_Stated exercise_
Copy out each of the rows below word for word, keeping every line in its original order.

_Entries provided_
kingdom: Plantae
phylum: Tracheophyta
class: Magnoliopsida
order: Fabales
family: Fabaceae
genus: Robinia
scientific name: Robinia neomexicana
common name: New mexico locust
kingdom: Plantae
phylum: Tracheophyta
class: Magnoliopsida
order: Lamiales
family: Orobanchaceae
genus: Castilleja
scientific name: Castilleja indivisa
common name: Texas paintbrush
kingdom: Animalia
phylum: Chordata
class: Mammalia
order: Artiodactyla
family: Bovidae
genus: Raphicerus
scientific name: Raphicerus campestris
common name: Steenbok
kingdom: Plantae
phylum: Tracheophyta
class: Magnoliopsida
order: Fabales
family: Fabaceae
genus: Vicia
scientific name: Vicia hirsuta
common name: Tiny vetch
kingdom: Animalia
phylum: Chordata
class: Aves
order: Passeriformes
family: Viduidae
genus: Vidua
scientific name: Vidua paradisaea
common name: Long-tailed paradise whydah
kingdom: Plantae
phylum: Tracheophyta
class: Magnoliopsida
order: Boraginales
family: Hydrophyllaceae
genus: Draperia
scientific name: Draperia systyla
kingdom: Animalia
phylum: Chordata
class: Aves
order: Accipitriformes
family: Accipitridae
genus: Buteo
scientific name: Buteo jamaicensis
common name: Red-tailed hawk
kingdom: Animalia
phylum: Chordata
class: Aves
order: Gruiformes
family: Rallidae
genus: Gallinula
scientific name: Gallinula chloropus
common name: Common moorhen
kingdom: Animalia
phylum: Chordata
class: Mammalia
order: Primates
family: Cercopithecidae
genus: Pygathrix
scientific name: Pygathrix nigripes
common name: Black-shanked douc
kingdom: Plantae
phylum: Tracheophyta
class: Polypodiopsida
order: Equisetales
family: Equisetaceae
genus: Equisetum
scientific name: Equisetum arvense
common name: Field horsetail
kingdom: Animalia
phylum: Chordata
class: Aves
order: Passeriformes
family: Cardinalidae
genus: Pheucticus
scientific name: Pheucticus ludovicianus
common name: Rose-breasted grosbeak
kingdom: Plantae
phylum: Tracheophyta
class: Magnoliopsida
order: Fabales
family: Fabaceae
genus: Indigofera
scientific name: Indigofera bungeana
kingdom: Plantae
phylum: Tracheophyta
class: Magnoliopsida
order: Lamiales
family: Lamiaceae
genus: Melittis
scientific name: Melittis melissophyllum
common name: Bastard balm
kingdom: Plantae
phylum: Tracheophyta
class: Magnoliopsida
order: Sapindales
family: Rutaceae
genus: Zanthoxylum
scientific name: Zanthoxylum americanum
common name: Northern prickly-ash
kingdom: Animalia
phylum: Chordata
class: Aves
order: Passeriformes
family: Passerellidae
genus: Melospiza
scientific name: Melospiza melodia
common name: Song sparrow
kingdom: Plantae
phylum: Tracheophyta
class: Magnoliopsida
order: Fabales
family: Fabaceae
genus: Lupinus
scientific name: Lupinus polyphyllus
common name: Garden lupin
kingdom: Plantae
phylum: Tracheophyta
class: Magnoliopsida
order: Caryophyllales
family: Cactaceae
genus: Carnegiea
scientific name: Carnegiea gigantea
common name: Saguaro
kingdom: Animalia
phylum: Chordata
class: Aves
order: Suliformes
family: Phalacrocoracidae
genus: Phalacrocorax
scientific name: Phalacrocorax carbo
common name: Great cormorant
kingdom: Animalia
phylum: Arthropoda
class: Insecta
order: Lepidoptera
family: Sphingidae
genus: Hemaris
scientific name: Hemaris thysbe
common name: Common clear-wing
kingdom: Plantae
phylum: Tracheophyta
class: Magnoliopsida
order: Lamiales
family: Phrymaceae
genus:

_Reply to the exercise_
kingdom: Plantae
phylum: Tracheophyta
class: Magnoliopsida
order: Fabales
family: Fabaceae
genus: Robinia
scientific name: Robinia neomexicana
common name: New mexico locust
kingdom: Plantae
phylum: Tracheophyta
class: Magnoliopsida
order: Lamiales
family: Orobanchaceae
genus: Castilleja
scientific name: Castilleja indivisa
common name: Texas paintbrush
kingdom: Animalia
phylum: Chordata
class: Mammalia
order: Artiodactyla
family: Bovidae
genus: Raphicerus
scientific name: Raphicerus campestris
common name: Steenbok
kingdom: Plantae
phylum: Tracheophyta
class: Magnoliopsida
order: Fabales
family: Fabaceae
genus: Vicia
scientific name: Vicia hirsuta
common name: Tiny vetch
kingdom: Animalia
phylum: Chordata
class: Aves
order: Passeriformes
family: Viduidae
genus: Vidua
scientific name: Vidua paradisaea
common name: Long-tailed paradise whydah
kingdom: Plantae
phylum: Tracheophyta
class: Magnoliopsida
order: Boraginales
family: Hydrophyllaceae
genus: Draperia
scientific name: Draperia systyla
kingdom: Animalia
phylum: Chordata
class: Aves
order: Accipitriformes
family: Accipitridae
genus: Buteo
scientific name: Buteo jamaicensis
common name: Red-tailed hawk
kingdom: Animalia
phylum: Chordata
class: Aves
order: Gruiformes
family: Rallidae
genus: Gallinula
scientific name: Gallinula chloropus
common name: Common moorhen
kingdom: Animalia
phylum: Chordata
class: Mammalia
order: Primates
family: Cercopithecidae
genus: Pygathrix
scientific name: Pygathrix nigripes
common name: Black-shanked douc
kingdom: Plantae
phylum: Tracheophyta
class: Polypodiopsida
order: Equisetales
family: Equisetaceae
genus: Equisetum
scientific name: Equisetum arvense
common name: Field horsetail
kingdom: Animalia
phylum: Chordata
class: Aves
order: Passeriformes
family: Cardinalidae
genus: Pheucticus
scientific name: Pheucticus ludovicianus
common name: Rose-breasted grosbeak
kingdom: Plantae
phylum: Tracheophyta
class: Magnoliopsida
order: Fabales
family: Fabaceae
genus: Indigofera
scientific name: Indigofera bungeana
kingdom: Plantae
phylum: Tracheophyta
class: Magnoliopsida
order: Lamiales
family: Lamiaceae
genus: Melittis
scientific name: Melittis melissophyllum
common name: Bastard balm
kingdom: Plantae
phylum: Tracheophyta
class: Magnoliopsida
order: Sapindales
family: Rutaceae
genus: Zanthoxylum
scientific name: Zanthoxylum americanum
common name: Northern prickly-ash
kingdom: Animalia
phylum: Chordata
class: Aves
order: Passeriformes
family: Passerellidae
genus: Melospiza
scientific name: Melospiza melodia
common name: Song sparrow
kingdom: Plantae
phylum: Tracheophyta
class: Magnoliopsida
order: Fabales
family: Fabaceae
genus: Lupinus
scientific name: Lupinus polyphyllus
common name: Garden lupin
kingdom: Plantae
phylum: Tracheophyta
class: Magnoliopsida
order: Caryophyllales
family: Cactaceae
genus: Carnegiea
scientific name: Carnegiea gigantea
common name: Saguaro
kingdom: Animalia
phylum: Chordata
class: Aves
order: Suliformes
family: Phalacrocoracidae
genus: Phalacrocorax
scientific name: Phalacrocorax carbo
common name: Great cormorant
kingdom: Animalia
phylum: Arthropoda
class: Insecta
order: Lepidoptera
family: Sphingidae
genus: Hemaris
scientific name: Hemaris thysbe
common name: Common clear-wing
kingdom: Plantae
phylum: Tracheophyta
class: Magnoliopsida
order: Lamiales
family: Phrymaceae
genus:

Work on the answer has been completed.